This week we're being treated to the spectacle of our Westminster politicians playing out games far divorced from the reality of most lives. The problem is that they still don't get it. You may have noticed that there's a Conservative leadership race underway, with a
candidate meeting yesterday arranged for the press at which senior Tories preened and demonstrated just how out of touch they were with the real world. It was painful. They did a great job of telling us in what high regard they held themselves, and that it was unreasonable if we did not love them as much as they love themselves. Elsewhere,
Tom Harris wrote a piece explaining that matters such as picking a party leader were far above the capacity of we ordinary folk, and it was something best left to professional politicians. And today,
William Hague takes a break from oil-wrestling with his driver to tell us to leave everything to the politicians - that we we can get on peacefully with our dreary lives without bothering our silly heads about these things.
Titanic's fate is a frequent meme for the future of the EU. But it is not only the EU that is sinking beneath the waves, but our own political elite. The expenses scandal ten years ago should have been the catalyst for widespread and fundamental reform of parliament, but instead they picked a few scapegoats to serve jail time and covered up the crimes of the rest. People haven't forgotten.

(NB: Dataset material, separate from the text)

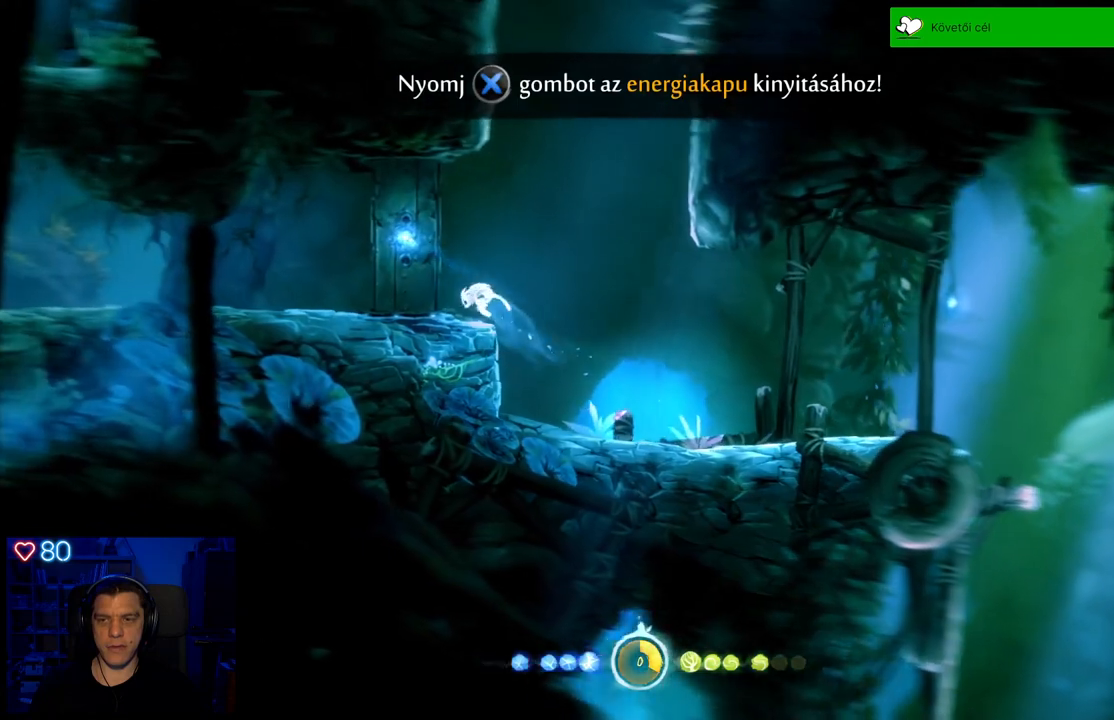
{"buttons": [], "left_stick": "center", "right_stick": "center", "events": [[67, "A", "up"], [283, "left_stick", "center"]]}
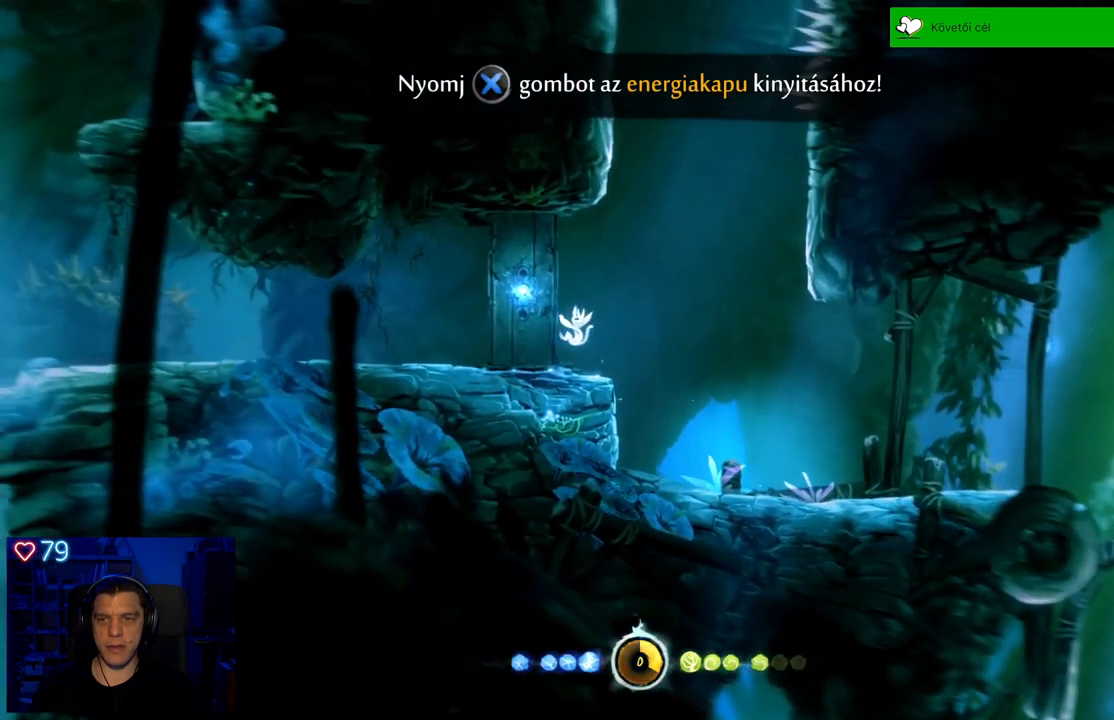
{"buttons": ["X"], "left_stick": "center", "right_stick": "center", "events": [[433, "X", "down"]]}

Over 180 years ago the Chartists foresaw the danger of not only the
folie de grandeur that being in parliament could induce, but the proclivity to corruption, venality and above all the danger of neglecting to represent those they were sent to Westminster to represent. So the Charter set a maximum term for MPs of one year. It was the only one of the Six Points that we have not achieved since 1838.
What will it take to bang it into the heads of our Westminster elite that they're not special?